Now, of the 20 people that are going to be there, I'll probably talk to 15 of them afterwards, but ultimately we're only going to help one, maybe two. And that's only if it bears fruit looking at data. But yeah, that sounds cheesy, but that's what I'm looking forward to.

Jarrod Bridgeman:
That's awesome. And part of what you talk about when you present is a lot of the focus on cashflow. Some of it's on saving and putting money towards retirement and things like that. But there are some pretty glaring and obvious reasons, obvious to us, I should say, of why a lot of practice owners are unable to save or unable to save properly.

Casey Hiers:
If our firm had a love language, it would be saving for retirement. And there are a lot of headwinds when it comes to saving for retirement for practice owners. Even when they're in a position, meaning they're producing a lot of dentistry, they're collecting a lot of dentistry, the money's there. It's still challenging, but they could, there's things that can prevent them from properly saving and entity structure is one of them that we talk about in our course.

Jarrod Bridgeman:
A lot of these practice owners before they come to us, do not have a W2 in place for themselves. Now, can you tell me why that is important?

Casey Hiers:
Yeah, I can. And thank you. And we'll back up a little bit. It's incredible how many practice owners when asked how they pay themselves on an offline conversation, "Well, I take what's left over at the end of the month or I'll skip a paycheck, but I'll make it up in some erratic distributions throughout the year," or, "At the end of the year. We just drain the accounts after we build them up all year." If you're doing that-

Jarrod Bridgeman:
Sounds rough.

Casey Hiers:
... Yikes.

Jarrod Bridgeman:
How do you plan for your bills or emergencies that may pop up at home?

Casey Hiers:
Well, unfortunately, entity structure can prevent practice owners from achieving their goals. If one of the big ones is retiring, let's reverse engineer this. Well, what do you need to retire? Well, I need X amount of money. Okay, how do I do that? Sometimes entity structure prevents practice owners from saving, and it's really easy to keep skipping that thing every year. Well, I'll do it next year. I'll do it next year. I'll do it next year. Well, I'm going to wait till I get my debt, student loan debt paid off. I'm going to and it's probably a low interest rate. And that's another conversation.

Jarrod Bridgeman:
Sure, sure.

Casey Hiers:
Emotionally I want to get that and then well, I'm going to get the practice paid off. And well, yeah, I'm going to do this and I'm going to do that. My friend gave me the Dave Ramsey book, so I'm going to make sure all my debt's gone. And they keep putting it off and then they look up and they go, "Whoa."

Jarrod Bridgeman:
I'm 50 and not much is there.

Casey Hiers:
Yeah. I talked to somebody recently they, they've done that and they've got all the stuff, but they don't have as much for retirement and they're backs starting to hurt and their necks starting to hurt. And I saw mean they looked at me and go, "Casey, I'm a little concerned I can't work into my sixties." But yeah, sometimes entity structure will prevent people from doing that. And ultimately sometimes they don't why. They've gotten poor advice from their CPA or an accounting firm.

Records from a data collection:
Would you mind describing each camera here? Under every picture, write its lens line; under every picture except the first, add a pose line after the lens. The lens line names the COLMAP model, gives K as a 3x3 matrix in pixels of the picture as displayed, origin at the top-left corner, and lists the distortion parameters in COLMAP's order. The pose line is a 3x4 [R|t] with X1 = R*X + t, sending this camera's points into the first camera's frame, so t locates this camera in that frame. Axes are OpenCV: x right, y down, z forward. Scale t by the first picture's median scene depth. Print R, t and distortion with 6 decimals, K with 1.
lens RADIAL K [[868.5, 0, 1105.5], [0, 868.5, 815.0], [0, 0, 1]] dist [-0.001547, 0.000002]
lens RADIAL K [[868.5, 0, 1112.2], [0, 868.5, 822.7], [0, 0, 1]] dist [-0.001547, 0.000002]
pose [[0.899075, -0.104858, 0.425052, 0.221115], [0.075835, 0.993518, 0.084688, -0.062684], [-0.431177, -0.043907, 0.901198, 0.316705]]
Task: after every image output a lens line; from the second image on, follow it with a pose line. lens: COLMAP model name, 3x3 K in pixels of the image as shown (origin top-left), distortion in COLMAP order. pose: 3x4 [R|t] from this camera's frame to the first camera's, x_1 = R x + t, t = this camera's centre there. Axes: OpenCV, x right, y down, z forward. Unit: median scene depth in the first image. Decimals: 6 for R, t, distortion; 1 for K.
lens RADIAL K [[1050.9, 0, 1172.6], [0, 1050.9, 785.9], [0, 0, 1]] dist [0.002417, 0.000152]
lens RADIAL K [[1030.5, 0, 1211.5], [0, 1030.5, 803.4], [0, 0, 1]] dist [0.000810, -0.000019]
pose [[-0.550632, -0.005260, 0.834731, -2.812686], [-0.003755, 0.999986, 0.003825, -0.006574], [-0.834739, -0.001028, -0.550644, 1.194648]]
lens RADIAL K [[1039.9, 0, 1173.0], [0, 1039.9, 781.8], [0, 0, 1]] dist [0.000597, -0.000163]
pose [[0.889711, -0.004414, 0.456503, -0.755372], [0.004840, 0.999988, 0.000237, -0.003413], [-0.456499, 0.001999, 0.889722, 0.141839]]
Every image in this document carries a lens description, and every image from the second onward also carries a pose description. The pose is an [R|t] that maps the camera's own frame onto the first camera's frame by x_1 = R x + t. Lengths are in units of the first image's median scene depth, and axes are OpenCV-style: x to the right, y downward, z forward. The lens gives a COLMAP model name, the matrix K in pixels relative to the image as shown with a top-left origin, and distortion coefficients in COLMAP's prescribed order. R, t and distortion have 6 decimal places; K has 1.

**ASSIGNED TASK:** In the interview on practice owners and retirement saving, what does Casey Hiers say would be the firm's love language?

**EXERCISE ANSWER:** Saving for retirement.